▶ [Text section]
Source : Globe & Mail
VANCOUVER -- When CBC Television announces its fall lineup on Monday, Marketplace will not be part of it. The award-winning investigative consumer-affairs program will not return to the airwaves until January, 2009.
Its current first-run timeslot - Wednesdays at 7:30 p.m. - will not be available for the show in the fall. That spot will be filled, starting in September, by a recent CBC acquisition: the U.S. syndicated game show Jeopardy!. The public broadcaster is running Jeopardy! to match the time it runs in the United States, a signal which is available on Canadian TV sets.
"Maybe Jeopardy! has bumped the show [out of its time slot]; I guess it has," said CBC spokesperson Katherine Heath-Eves. "But I don't think it has anything to do with a devaluing of Marketplace." She said it was simply a programming decision.
"Is this the best CBC can do? I hope not," said Ian Morrison, with the watchdog group Friends of Canadian Broadcasting. "The public broadcaster should be running Canadian programming all the time - particularly in peak viewing periods like 7 to 11."
A report from the Standing Committee on Canadian Heritage, issued in February, recommended that CBC-TV reserve those hours for Canadian productions.
Morrison compared the decision to run Jeopardy!in the Marketplace slot to the move two years ago to delay The National in some time zones for a simulcast of the U.S. reality show The One: Making a Music Star. The decision was greeted with howls of protest, but it all became moot when The One was cancelled after just two episodes due to poor ratings.

▶ [Dataset excerpt]

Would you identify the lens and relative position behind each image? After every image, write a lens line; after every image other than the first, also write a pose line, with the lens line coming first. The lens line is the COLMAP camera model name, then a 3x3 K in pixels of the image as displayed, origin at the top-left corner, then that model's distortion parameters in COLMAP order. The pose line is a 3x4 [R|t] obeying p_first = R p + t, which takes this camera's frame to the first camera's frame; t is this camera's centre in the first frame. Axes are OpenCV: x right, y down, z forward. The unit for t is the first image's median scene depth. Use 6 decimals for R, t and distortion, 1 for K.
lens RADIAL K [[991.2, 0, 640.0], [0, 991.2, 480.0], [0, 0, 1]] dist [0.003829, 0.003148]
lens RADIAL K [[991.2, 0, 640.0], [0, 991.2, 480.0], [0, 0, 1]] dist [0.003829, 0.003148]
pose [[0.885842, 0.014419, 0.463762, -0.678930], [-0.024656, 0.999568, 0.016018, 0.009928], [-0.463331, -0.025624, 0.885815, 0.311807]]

▶ [Prompt]
Continue the news article about Marketplace being moved for Jeopardy!, starting after its last sentence. The data that comes after the text plays no part here.

▶ [Exercise response]
The issue of simulcasting came up at hearings of the Canadian Radio-television and Telecommunications Commission last month. CBC executive vice-president Richard Stursberg testified that commercial-TV networks have an advantage over the CBC because private broadcasters benefit from simultaneous substitution (which allows Canadian networks to substitute their signals on U.S. channels running the same program at the same time) while the CBC does not. "The fact of the matter is: We don't do that," Stursberg said, according to CRTC transcripts.
When asked whether the CBC will run Jeopardy! as a simulcast, employing simultaneous substitution, CBC spokesperson Jeff Keay replied, "Presumably." CBC-TV will also begin running Wheel of Fortune in September, at 5:30 p.m. on weekdays. Programmers see the show as a strong lead-in to local supper-hour newscasts.
Marketplace is the second-longest-running program on CBC, entering its 36th season in January. When it does return next year, it will feature 13 episodes. While that's about one-third fewer than this past year, it is still considered a full season by CBC. The show is expected to move to Friday night, where a spot will open up with the departure of The Royal Canadian Air Farce.
There has been some grumbling within the CBC that Marketplace is not considered a high priority because it doesn't run commercials within the body of the program; it is the only regularly scheduled non-children's program on the network that doesn't.
CBC relies on commercial revenues (including advertising and other revenue-generating initiatives) for about 55 per cent of its budget. The remainder, 45 per cent, comes from government funding.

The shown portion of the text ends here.